Are there any fish that like to chill right smack in the middle of the tank?
All my fish like the top, bottom and sides, and it freaks out my ocd that the middle is empty.


----------



## redchigh (Jan 20, 2010)

Herbicide said:


> Are there any fish that like to chill right smack in the middle of the tank?
> All my fish like the top, bottom and sides, and it freaks out my ocd that the middle is empty.


Thats why people like a large plant in the middle. lol.

Seriously tho, maybe if you had something rooted with floating leaves going up it might get the fishes attention..
Banana plant, dwarf lily, and aponogetons come to mind...
Maybe an echinodorus blehiri if your tank is big enough.

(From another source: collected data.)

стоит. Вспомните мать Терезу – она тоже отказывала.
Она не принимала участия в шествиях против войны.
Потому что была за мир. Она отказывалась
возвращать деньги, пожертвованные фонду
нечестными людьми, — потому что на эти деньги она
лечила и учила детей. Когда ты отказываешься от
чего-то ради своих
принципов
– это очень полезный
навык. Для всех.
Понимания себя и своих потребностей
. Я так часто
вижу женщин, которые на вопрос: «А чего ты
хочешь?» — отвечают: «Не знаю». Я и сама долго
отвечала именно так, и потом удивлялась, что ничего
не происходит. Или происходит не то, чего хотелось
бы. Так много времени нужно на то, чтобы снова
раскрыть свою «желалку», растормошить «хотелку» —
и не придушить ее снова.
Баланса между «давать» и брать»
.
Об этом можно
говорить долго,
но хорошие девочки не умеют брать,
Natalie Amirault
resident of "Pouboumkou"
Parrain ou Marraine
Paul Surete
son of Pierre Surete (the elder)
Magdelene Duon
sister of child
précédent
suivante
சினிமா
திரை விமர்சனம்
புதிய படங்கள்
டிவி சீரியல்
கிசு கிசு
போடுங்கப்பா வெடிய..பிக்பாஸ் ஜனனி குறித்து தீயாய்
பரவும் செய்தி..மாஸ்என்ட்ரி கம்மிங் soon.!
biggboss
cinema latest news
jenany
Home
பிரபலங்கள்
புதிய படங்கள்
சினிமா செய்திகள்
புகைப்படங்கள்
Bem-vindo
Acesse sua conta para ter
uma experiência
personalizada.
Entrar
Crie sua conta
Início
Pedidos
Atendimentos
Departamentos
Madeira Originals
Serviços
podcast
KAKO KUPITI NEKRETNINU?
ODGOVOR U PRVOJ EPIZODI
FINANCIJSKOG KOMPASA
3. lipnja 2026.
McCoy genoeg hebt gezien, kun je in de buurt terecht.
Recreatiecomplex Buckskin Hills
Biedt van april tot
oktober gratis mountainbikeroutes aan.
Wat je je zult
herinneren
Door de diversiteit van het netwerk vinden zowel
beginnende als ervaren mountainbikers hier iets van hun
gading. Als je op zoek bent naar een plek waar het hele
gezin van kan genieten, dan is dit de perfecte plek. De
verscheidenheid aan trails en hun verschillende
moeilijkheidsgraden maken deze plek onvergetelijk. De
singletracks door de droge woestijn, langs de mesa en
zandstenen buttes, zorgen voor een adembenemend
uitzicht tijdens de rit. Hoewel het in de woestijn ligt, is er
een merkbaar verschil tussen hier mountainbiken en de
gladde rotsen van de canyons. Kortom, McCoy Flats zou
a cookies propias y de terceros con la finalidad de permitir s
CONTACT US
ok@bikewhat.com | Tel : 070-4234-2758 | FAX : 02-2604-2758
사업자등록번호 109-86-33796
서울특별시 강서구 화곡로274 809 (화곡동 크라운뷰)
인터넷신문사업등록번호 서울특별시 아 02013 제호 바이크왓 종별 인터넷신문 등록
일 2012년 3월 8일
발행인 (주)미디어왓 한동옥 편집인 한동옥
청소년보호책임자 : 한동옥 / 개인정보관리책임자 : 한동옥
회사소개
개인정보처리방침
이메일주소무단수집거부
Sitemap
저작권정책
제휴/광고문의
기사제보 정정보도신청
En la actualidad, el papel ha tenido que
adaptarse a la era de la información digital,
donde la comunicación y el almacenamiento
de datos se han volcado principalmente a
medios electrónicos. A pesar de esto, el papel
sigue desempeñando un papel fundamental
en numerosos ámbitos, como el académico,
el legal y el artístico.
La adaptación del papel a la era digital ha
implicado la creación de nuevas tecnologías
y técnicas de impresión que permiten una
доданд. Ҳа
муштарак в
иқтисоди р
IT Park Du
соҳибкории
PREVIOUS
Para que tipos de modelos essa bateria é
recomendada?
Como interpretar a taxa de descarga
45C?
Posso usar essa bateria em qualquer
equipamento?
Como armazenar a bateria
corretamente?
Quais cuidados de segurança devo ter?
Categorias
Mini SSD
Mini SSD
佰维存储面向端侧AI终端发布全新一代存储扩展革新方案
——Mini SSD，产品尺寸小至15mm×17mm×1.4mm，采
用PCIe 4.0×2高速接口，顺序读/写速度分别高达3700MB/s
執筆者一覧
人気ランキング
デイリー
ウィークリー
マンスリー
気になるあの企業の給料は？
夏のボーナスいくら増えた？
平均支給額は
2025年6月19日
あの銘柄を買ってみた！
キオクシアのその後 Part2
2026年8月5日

Assuming, of course, you want a live plant. I'm sure you could find a similiar fake one tho.


----------



## JohnnyD44 (Dec 5, 2008)

my shoals of serpae tetras hang out right over my center piece of driftwood. There is also a nice amazon sword growing in the back!


----------



## Herbicide (Mar 7, 2010)

Yeah I was thinking a plant would balance the tank.
I have live plants already, so I'd be able to have another live one.
Any suggestions?
I have hard water (slowly lowering the pH)
Something big, kinda leafy and tall, and preferably full-looking.
And I have a sun-glo 15w light.
What do you think would do well right smack in the middle?


----------